A total of 10,751 DM cases were compared to 24,563 DBT cases. There were 24 DM (0.22%) and 60 DBT (0.24%) cases that utilized MRI for problem solving. The DM detected lesions were architectural distortion (4/24, 16%), asymmetry (13/24, 54%), and mass(es) (7/24, 29%). For DBT cases, the lesions evaluated with MRI were architectural distortion (21/60, 35%), asymmetry (36/60, 60%), and mass(es) (6/60, 10%). In the DBT cohort, there was significantly decreased utilization of MRI to evaluate for masses (p=0.03). There was a trend toward increased utilization of MRI for architectural distortion in the DBT cohort, but this difference was not significant (p=0.1). There was no difference in the utilization of MRI for asymmetries between the two groups (p=0.6).

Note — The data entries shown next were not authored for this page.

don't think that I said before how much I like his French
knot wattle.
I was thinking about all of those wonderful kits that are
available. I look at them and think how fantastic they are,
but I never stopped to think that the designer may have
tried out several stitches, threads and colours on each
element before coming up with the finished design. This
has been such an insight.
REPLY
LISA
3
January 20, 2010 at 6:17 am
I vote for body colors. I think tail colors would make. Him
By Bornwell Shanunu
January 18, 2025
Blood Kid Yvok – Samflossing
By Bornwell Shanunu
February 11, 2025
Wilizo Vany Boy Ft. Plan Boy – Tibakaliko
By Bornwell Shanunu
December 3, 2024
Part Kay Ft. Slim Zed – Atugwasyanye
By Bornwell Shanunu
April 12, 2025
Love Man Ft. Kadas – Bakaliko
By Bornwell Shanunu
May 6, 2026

The overall utilization rate of MRI as a problem solving tool did not change for patients screened with DBT compared to DM. However, the types of lesions prompting MR evaluation differed. With DBT detected lesions, utilization of MRI to evaluate masses significantly decreased, but this was offset by a trend toward increased utilization for architectural distortion.

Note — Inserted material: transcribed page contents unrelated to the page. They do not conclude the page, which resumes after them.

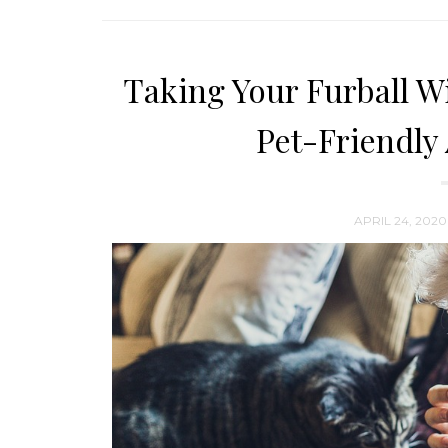
Taking Your Furball Wi
Pet-Friendl
APRIL 24, 2020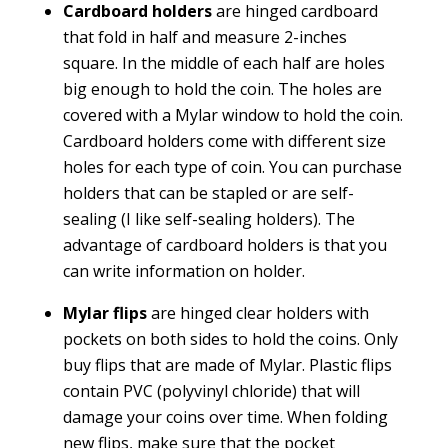
Cardboard holders
are hinged cardboard
that fold in half and measure 2-inches
square. In the middle of each half are holes
big enough to hold the coin. The holes are
covered with a Mylar window to hold the coin.
Cardboard holders come with different size
holes for each type of coin. You can purchase
holders that can be stapled or are self-
sealing (I like self-sealing holders). The
advantage of cardboard holders is that you
can write information on holder.
Mylar flips
are hinged clear holders with
pockets on both sides to hold the coins. Only
buy flips that are made of Mylar. Plastic flips
contain PVC (polyvinyl chloride) that will
damage your coins over time. When folding
new flips, make sure that the pocket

The overall utilization rate of MRI as a problem solving tool did not differ with DM vs DBT screening, however the types of lesions that prompted further evaluation with MRI differed.
Chudgar, A,
Weinstein, S,
McDonald, E,
Yamartino, P,
Synnestvedt, M,
Conant, E,
Utilization of MRI as a Problem Solving Tool Prior to and Following the Implementation of Screening DBT. Radiological Society of North America 2014 Scientific Assembly and Annual Meeting, - ,Chicago IL.